Closed chungath closed 5 years ago
Hi, Thank you for your inquiry.
A1: Fluentd buffer configuration including file buffer is not configuration of this plugin, but this is configuration of Fluentd. Please see this Config: Buffer Section in Fluentd document.
A2: I think you should try increasing shard count. 4 in not a large number as shard count for a large number of log events.
Thanks for the response. We will increase the shard count.
In this case should we be using kinesis_streams_aggregated instead of kinesis_streams to handle high load?
It depends on the use case. KPL format as kinesis_streams_aggregated may be cost effective, but you have to de-aggregate in a consumer. Please see the following documents: https://docs.aws.amazon.com/streams/latest/dev/kinesis-producer-adv-aggregation.html https://docs.aws.amazon.com/streams/latest/dev/kinesis-kpl-consumer-deaggregation.html
Closing this issue for now. Please reopen if required.
Hello,
We have a fluentd aggregator running in Amazon ECS inside a docker container. We also have micro services deployed to Amazon ECS which forward the logs to this fluentd aggregator using the fluentd agent installed in the the EC2 machines(This is basically a configuration in ECS tasks to send logs to the aggregator). The setup is similar to the one explained in here.
The Fluentd docker image used is fluent/fluentd:v1.5-1.
The Fluentd aggregator uses the fluent-plugin-kinesis plugin to send the logs to a Kinesis stream. The number of shards configured for the kinesis stream are 4(4 shards were enough when we used to have a cloudwatch integration instead of fluentd, hence we are trying currently with the same number with the setup using fluentd). The following are the configuration parameters for the kinesis plugin:
We also have configured an S3 output plugin to backup the data in S3.
Now, the problem is that when there are large number of incoming log events per second coming to the fuentd aggregator, we get the a high number of the following error in the kinesis output plugin.
ProvisionedThroughputExceededException/Rate exceeded for shard shardId-00000000000x in stream xxxx
From kinesis documentation: A single kinesis shard can ingest up to 1 MiB of data per second or 1,000 records per second for writes. When this limit is crossed it throws the above ProvisionedThroughputExceededException.

★ ★ ★ ★

> _Required work_:
a – Can you repeat the Fluentd thread word for word, between "The Fluentd aggregator" and "data in S3.", inclusive?
b – In the Fluentd thread, what are the answers to these?
(i) Which Fluentd docker image is used?
(ii) How many shards are configured for the Kinesis stream?
(iii) According to the Kinesis documentation cited, how much can a single shard ingest for writes?
The lines after the Fluentd thread have no role in this.

> _Data provided_:
★ ★ ★ ★

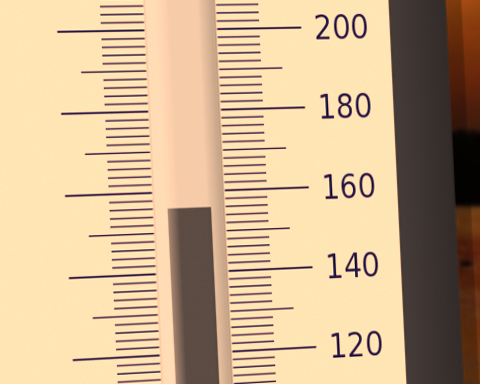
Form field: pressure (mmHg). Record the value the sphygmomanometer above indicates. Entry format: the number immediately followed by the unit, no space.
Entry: 156mmHg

★ ★ ★ ★

> _Solutions to the tasks_:
a –
The Fluentd aggregator uses the fluent-plugin-kinesis plugin to send the logs to a Kinesis stream. The number of shards configured for the kinesis stream are 4(4 shards were enough when we used to have a cloudwatch integration instead of fluentd, hence we are trying currently with the same number with the setup using fluentd). The following are the configuration parameters for the kinesis plugin:
We also have configured an S3 output plugin to backup the data in S3.

b –
(i) fluent/fluentd:v1.5-1
(ii) 4
(iii) Up to 1 MiB of data per second or 1,000 records per second